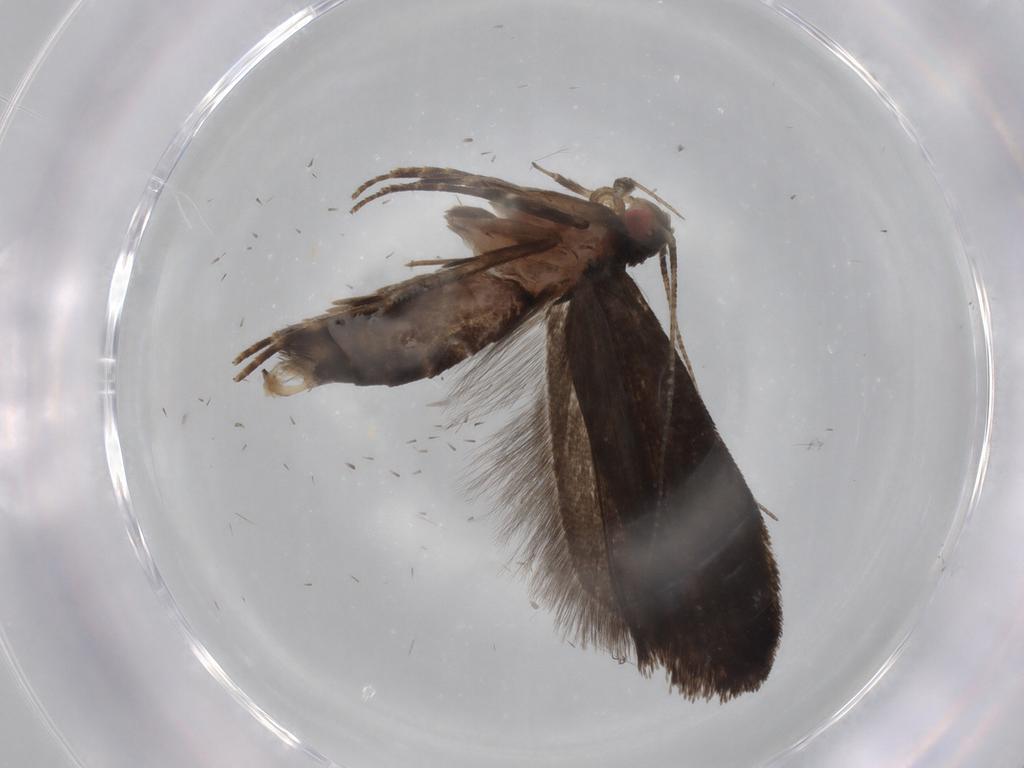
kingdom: Animalia
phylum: Arthropoda
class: Insecta
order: Lepidoptera
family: Gelechiidae
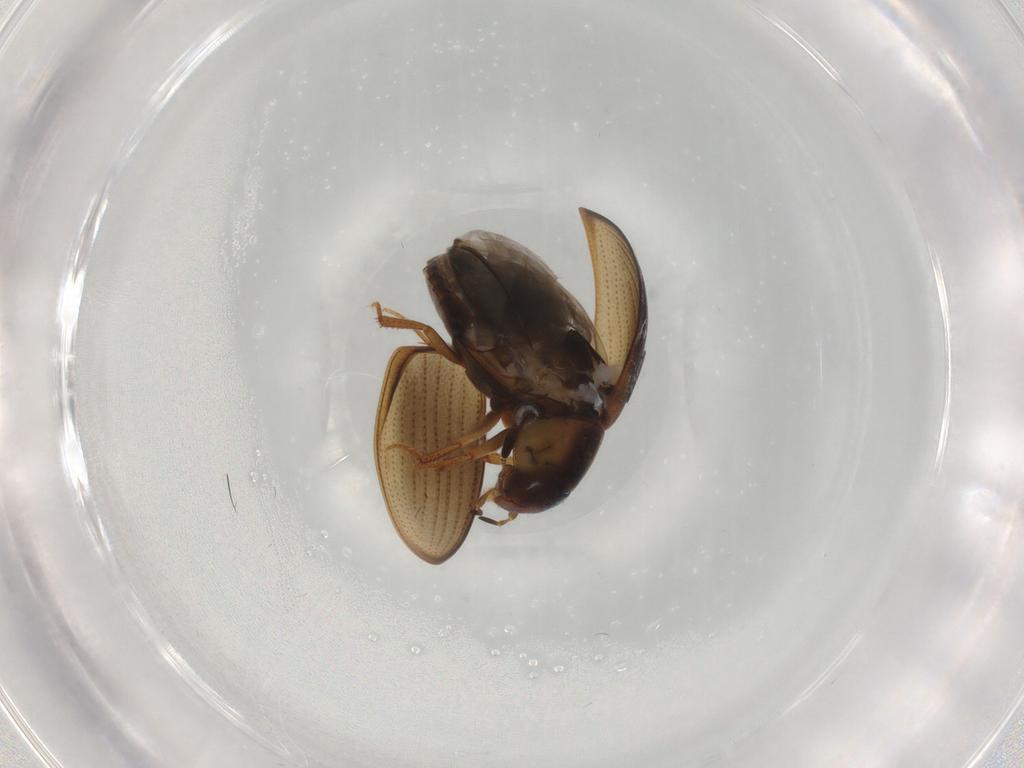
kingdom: Animalia
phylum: Arthropoda
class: Insecta
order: Coleoptera
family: Hydrophilidae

------------------------------------------------

**BRIEF**: Put the rows above into a two-column CSV with the header input,output. Give each row one CSV line, with its text in the first quoted field and its answer in the second, line breaks replaced by spaces and the pictures left out.

**TASK RESPONSE**:
input,output
"kingdom:","Animalia"
"phylum:","Arthropoda"
"class:","Insecta"
"order:","Lepidoptera"
"family:","Gelechiidae"
"kingdom:","Animalia"
"phylum:","Arthropoda"
"class:","Insecta"
"order:","Coleoptera"
"family:","Hydrophilidae"